**Stated task:** Copy the entry about a divorce case word for word, from its date line to its last sentence.

======== Text provided

Thursday, March 13, 2008

Unrequited

          For a barrister I really dislike personal conflict.

            Don’t you sometimes just wish everyone could get along? I was forced to do a divorce case today. I hate these. I’ve actually told my clerks to refuse them for me but after recent behaviour I think they’ve decided to punish me.

            My client is a man in his late forties. His wife had been unfaithful to him in the final throes of a malingering vacuous twenty year marriage. He had been devastated but had begged her to stay with him anyway.

            He is a businessman and she is a housewife. They have a son, now just 20. It seems plain that she hates him, though it is unclear why. He, on the other hand, still loves her.

            She had instructed lawyers to file for divorce and was claiming a spectacularly large amount of money from him as well as a yearly ‘pension’ for her ‘services’. Her claims were outrageous, especially given her conduct.

================
======== Dataset section

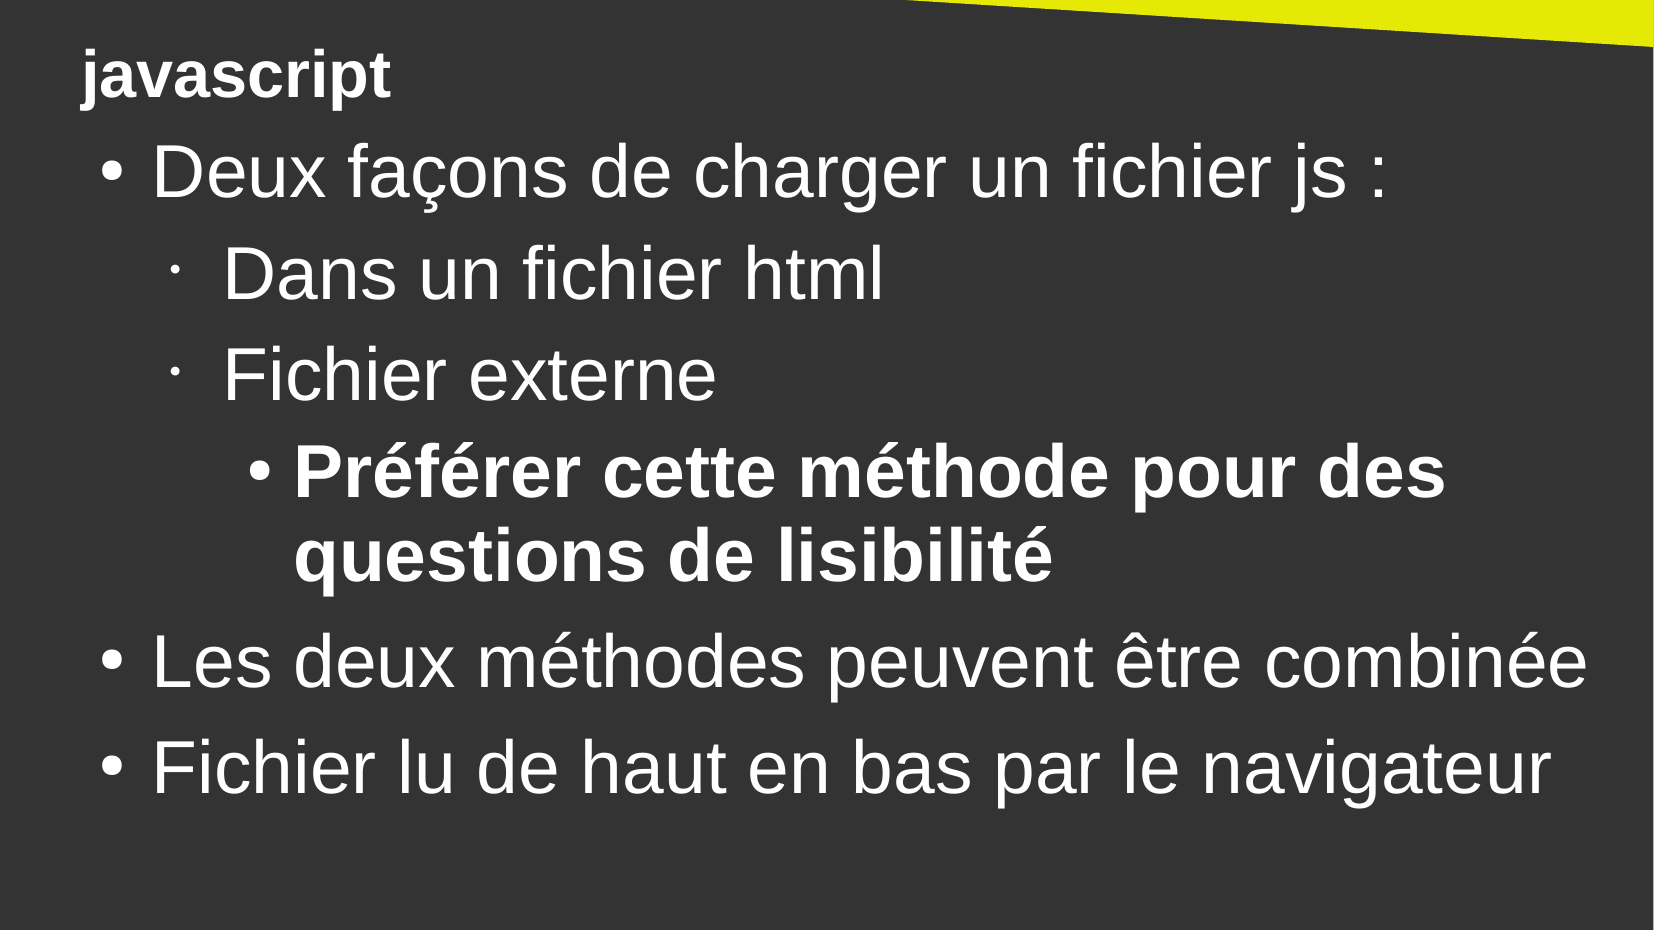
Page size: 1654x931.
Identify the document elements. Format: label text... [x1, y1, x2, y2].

================

**Exercise result:**
Thursday, March 13, 2008

Unrequited

          For a barrister I really dislike personal conflict.

            Don’t you sometimes just wish everyone could get along? I was forced to do a divorce case today. I hate these. I’ve actually told my clerks to refuse them for me but after recent behaviour I think they’ve decided to punish me.

            My client is a man in his late forties. His wife had been unfaithful to him in the final throes of a malingering vacuous twenty year marriage. He had been devastated but had begged her to stay with him anyway.

            He is a businessman and she is a housewife. They have a son, now just 20. It seems plain that she hates him, though it is unclear why. He, on the other hand, still loves her.

            She had instructed lawyers to file for divorce and was claiming a spectacularly large amount of money from him as well as a yearly ‘pension’ for her ‘services’. Her claims were outrageous, especially given her conduct.